Doch nun hofft der Premier, dass die Umweltzone den Trend stoppt. Die Ultra Low Emission Zone (ULEZ) in London, in der nur Fahrzeuge mit niedrigem Schadstoffausstoß unterwegs sein dürfen, war einst vom konservativen Bürgermeister Boris Johnson für das Londoner Stadtzentrum ins Leben gerufen worden. Ziel: bessere Luft für die Bewohner der britischen Hauptstadt und die zahlreichen Touristen. Nun lässt Johnsons Nachfolger Sadiq Khan die Umweltzone massiv ausdehnen, von diesem Dienstag (29. August) an gilt sie im gesamten Stadtgebiet.
Doch viele Autofahrer lehnen das Vorhaben vehement ab - und hier kommen Sunaks Tories ins Spiel. Als vor kurzem im Wahlkreis Uxbridge and South Ruislip ein Nachfolger für den zurückgetretenen Boris Johnson gewählt wurde, gewann - völlig gegen den Trend - der Tory-Kandidat. Er hatte seinen Wahlkampf ausschließlich gegen die ULEZ-Ausdehnung geführt. Sein Erfolg dient nun Sunak als Vorbild. Denn entscheidend ist: Bürgermeister Khan gehört zur Labour-Partei und ist längst zur Zielscheibe der Regierung geworden. Auch in London wird 2024 gewählt, bisher fielen die Konservativen in der Hauptstadt vor allem mit einer chaotischen Kandidatenkür auf.
Sunak zeigt sich nun demonstrativ an der Seite der 30 Millionen Autofahrer in Großbritannien. "Die gewaltige Mehrheit der Menschen im Land nutzt ihre Autos, um herumzukommen und ist von ihren Autos abhängig", betonte er nach der Uxbridge-Wahl. Dass ländlich geprägte Gegenden wie Sunaks Wahlkreis mit der Weltstadt London nicht zu vergleichen sind, dass auch die Städte Birmingham oder Bath eine Umweltzone haben - geschenkt.

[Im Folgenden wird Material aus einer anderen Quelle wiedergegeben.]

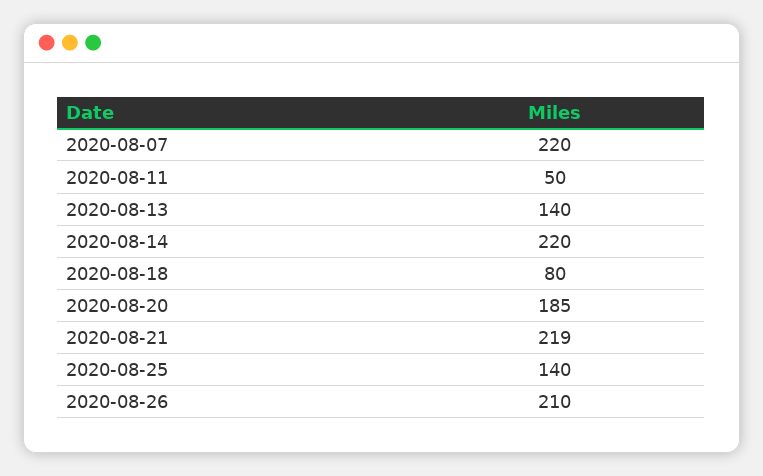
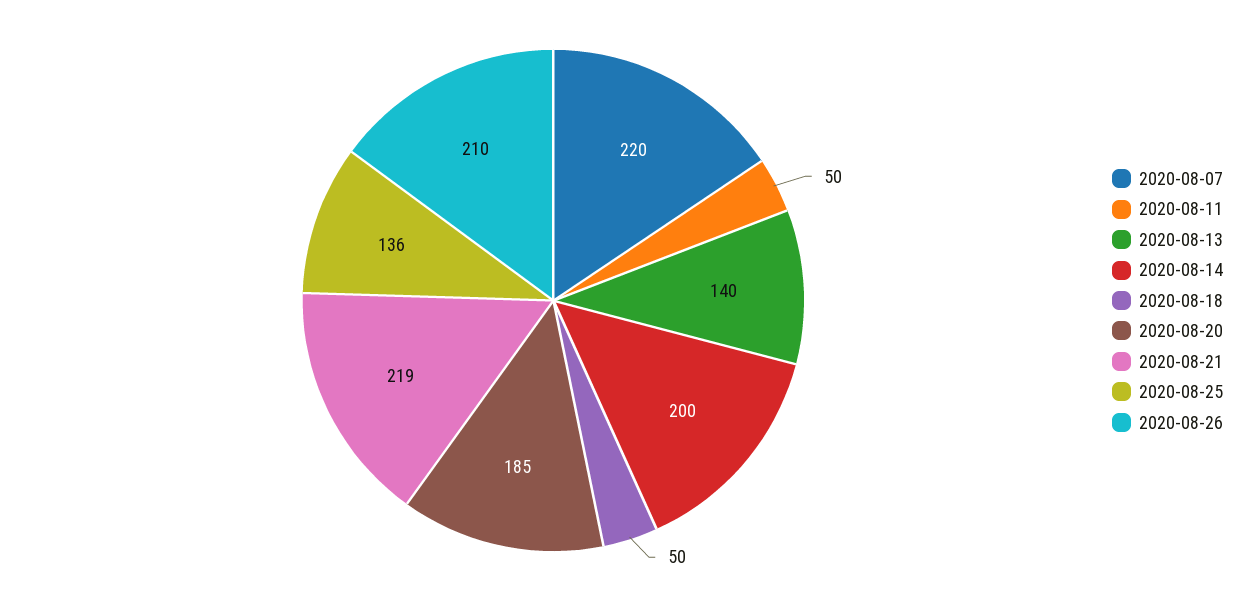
  {
    "2020-08-07": 220,
    "2020-08-11": 50,
    "2020-08-13": 140,
-   "2020-08-14": 220,
+   "2020-08-14": 200,
-   "2020-08-18": 80,
+   "2020-08-18": 50,
    "2020-08-20": 185,
    "2020-08-21": 219,
-   "2020-08-25": 140,
+   "2020-08-25": 136,
    "2020-08-26": 210
  }

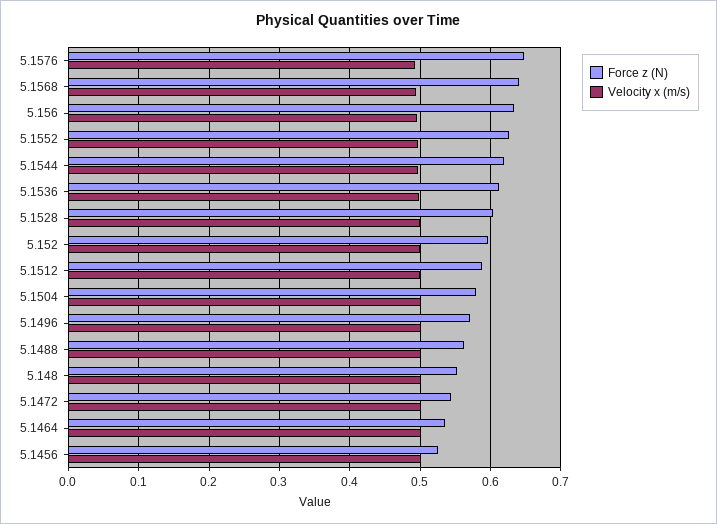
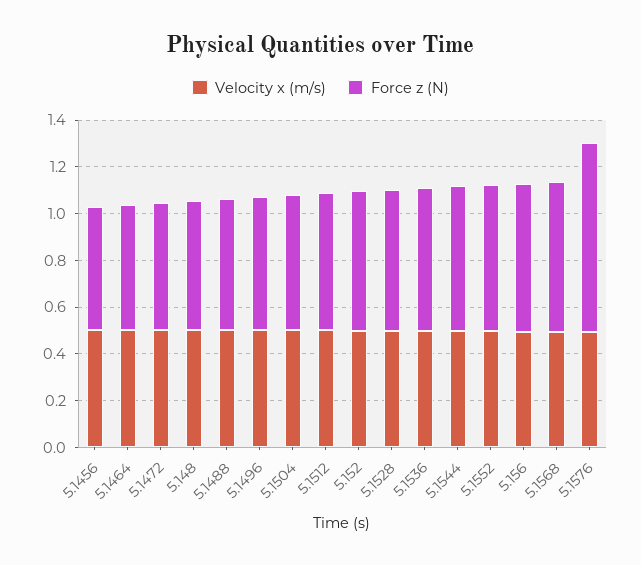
  {
    "Force z (N)": {
-     "5.1576": 0.65,
+     "5.1576": 0.8,
      "5.1568": 0.64,
      "5.156": 0.63,
      "5.1552": 0.63,
      "5.1544": 0.62,
      "5.1536": 0.61,
      "5.1528": 0.6,
      "5.152": 0.6,
      "5.1512": 0.59,
      "5.1504": 0.58,
      "5.1496": 0.57,
      "5.1488": 0.56,
      "5.148": 0.55,
      "5.1472": 0.54,
      "5.1464": 0.53,
      "5.1456": 0.53
    },
    "Velocity x (m/s)": {
      "5.1576": 0.49,
      "5.1568": 0.49,
      "5.156": 0.5,
      "5.1552": 0.5,
      "5.1544": 0.5,
      "5.1536": 0.5,
      "5.1528": 0.5,
      "5.152": 0.5,
      "5.1512": 0.5,
      "5.1504": 0.5,
      "5.1496": 0.5,
      "5.1488": 0.5,
      "5.148": 0.5,
      "5.1472": 0.5,
      "5.1464": 0.5,
      "5.1456": 0.5
    }
  }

Um kostenlos in der Umweltzone zu fahren, müssen Autos bestimmte Emissionsstandards erfüllen. Bei Benzinern ist der Euro-4-Standard den Londoner Behörden zufolge normalerweise ab einer Erstzulassung ab 2005 erfüllt, bei Diesel-Fahrzeugen die Euro-6-Norm meist ab September 2015. Für Fahrzeuge mit höherem Schadstoffausstoß wird eine tägliche Gebühr von 12,50 Pfund (gut 14,50 Euro) fällig. Wer nicht zahlt, muss mit 180 Pfund Strafe rechnen, oder 90 Pfund, wenn innerhalb von zwei Wochen gezahlt wird. Anfangs, so signalisierte City Hall, würden aber eher Warnungen verteilt als Strafen. Auch Touristen müssen aufpassen: Selbst wenn ihre Fahrzeuge umwelttauglich sind, müssen sie sich vorher online anmelden.
Bürgermeister Khan schieße mit Kanonen auf Spatzen, kritisierte der für die Stadt London zuständige Staatssekretär Paul Scully. Firmen, Wohltätigkeitsorganisationen und Menschen mit niedrigen Einkommen würden benachteiligt. Nach Berechnungen des Autodienstleisters RAC sind 690.000 Fahrzeuge in London betroffen, da sind Pendler oder Besucher von außerhalb der Stadtgrenzen nicht einberechnet. Zwar stellt die Stadt finanzielle Unterstützung für Umrüstungen oder Neukäufe bereit. Für viele Menschen wird das aber kaum reichen.
Manche reagieren radikal. In den vergangenen Monaten wurden fast 300 der 2750 neu aufgestellten Kameras beschädigt oder gestohlen, wie die Polizei mitteilte. Benachbarte, konservativ geführte Gemeinden wollen auf ihrem eigenen Gebiet keine Hinweisschilder für ULEZ aufstellen. Hingegen profitieren Oldtimer-Verkäufer: Weil vor 1983 gebaute Fahrzeuge von den Regeln ausgenommen sind, haben Autoexperten einen wahren "Run" ausgemacht. Finanziell lohnt sich die Umweltzone durchaus. Zwischen Oktober 2021 und April 2023 brachte sie 320 Millionen Pfund ein. Konservative ätzen, mit der Ausdehnung wolle der Bürgermeister vor allem seinen Haushalt ausgleichen.
Das weist Khan zurück, eine kurzfristige Kehrtwende hat er wiederholt ausgeschlossen. Vielmehr betont Khan stets, bei 90 Prozent der Fahrzeuge gebe es gar keine Probleme. Und schließlich könnten "Millionen Londoner mehr klare Luft atmen". Seine Partei aber äußert sich lieber gar nicht mehr zum Thema.